Further development of this device involves creating a taller vertical barrier between the adjacent compartments within each microwell to allow for distinct media reservoirs. One advantage of compartmentalized devices is to unbalance the liquid heights between compartments so that individual chambers can be treated with distinct chemicals without diffusion between chambers.^5,6 Creation of a thicker PDMS insert into the microplate would extend the wall between compartments, allowing these individual treatments. To facilitate automation in the image processing of neural activity data, the incorporation of an automated ROI tracer should be explored in future work.³⁵ Although the proposed platform provides a powerful means for automated HTS of therapeutic reagents in established neurocircuits, introducing an automated method for subsequent analysis would further enhance its usability in handling large datasets beyond manual and semiautomated methods.

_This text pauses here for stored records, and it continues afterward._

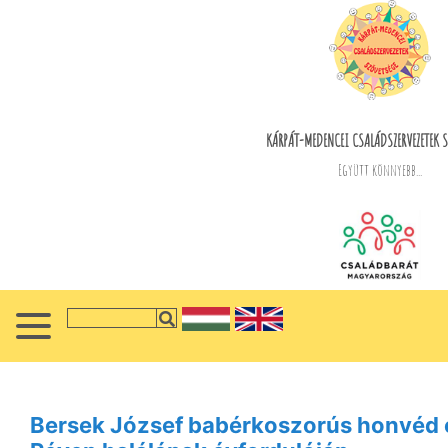
KÁRPÁT-MEDENCEI CSALÁDSZERVEZETEK S
Együtt könnyebb...
Bersek József babérkoszorús honvéd 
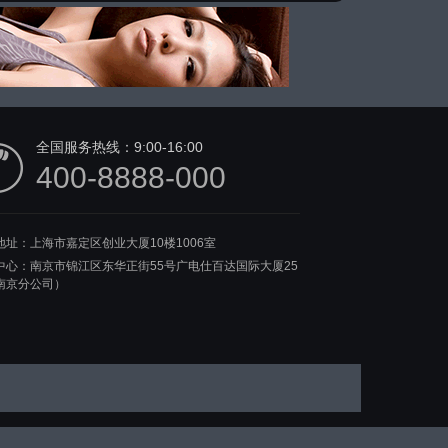
全国服务热线：
9:00-16:00
400-8888-000
地址：上海市嘉定区创业大厦10楼1006室
中心：南京市锦江区东华正街55号广电仕百达国际大厦25
南京分公司）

We have demonstrated the development and application of a novel HTS platform for the investigation of human neuronal circuitry function with defined connectivity patterns in vitro. We have shown that defined neuronal subtypes can form functional synaptic connections and actively communicating neural networks, and that manipulation of neuronal activity in upstream neurons can be functionally correlated with the activity of downstream neurons receiving synaptic inputs. This synaptic relay of information and coordination of neural circuit activity can be pharmacologically modulated and has been validated with the use of human neurons derived from stem cells in our high-throughput platform. Thus, this device is well suited for drug screening applications. Future work extending this approach would involve the use of neurons derived from individuals with different genetic backgrounds and their perturbation with pharmacologic agents aimed to target disease-relevant mechanisms in order to provide testing of “personalized” drug therapies and drug efficacy improvements. Thus, future work using this platform will capitalize on the combined benefits of novel human stem cell technology and microfluidic device engineering to facilitate enhanced drug screening by placing cells within the appropriate circuit context and retaining the high-throughput capacity needed for pharmacological discovery.

Conclusion

Using microfluidics and human iN cell technology, we have created a high-throughput screening platform and culturing device for simplified two-way neuronal circuit studies using human stem cell derived neurons. Within the platform, human iN cells form functional circuits which can be studied using calcium imaging and morphological analyses in high-throughput imaging systems such as the IN Cell Analyzer 6000. The impact of small molecules on neurocircuitry function can be efficiently probed in a parallelized manner using automated liquid handling and confocal microscopy. Thus, we have provided a proof-of-concept device and approach that can be further developed into circuitry-based models for studying human neuropsychiatric disorders. We hope that this platform will advance therapeutic developments targeting neuronal circuit function and provide a conceptual and technical framework for furthering novel cell-based assays and platforms in the treatment of neuropsychiatric disorders.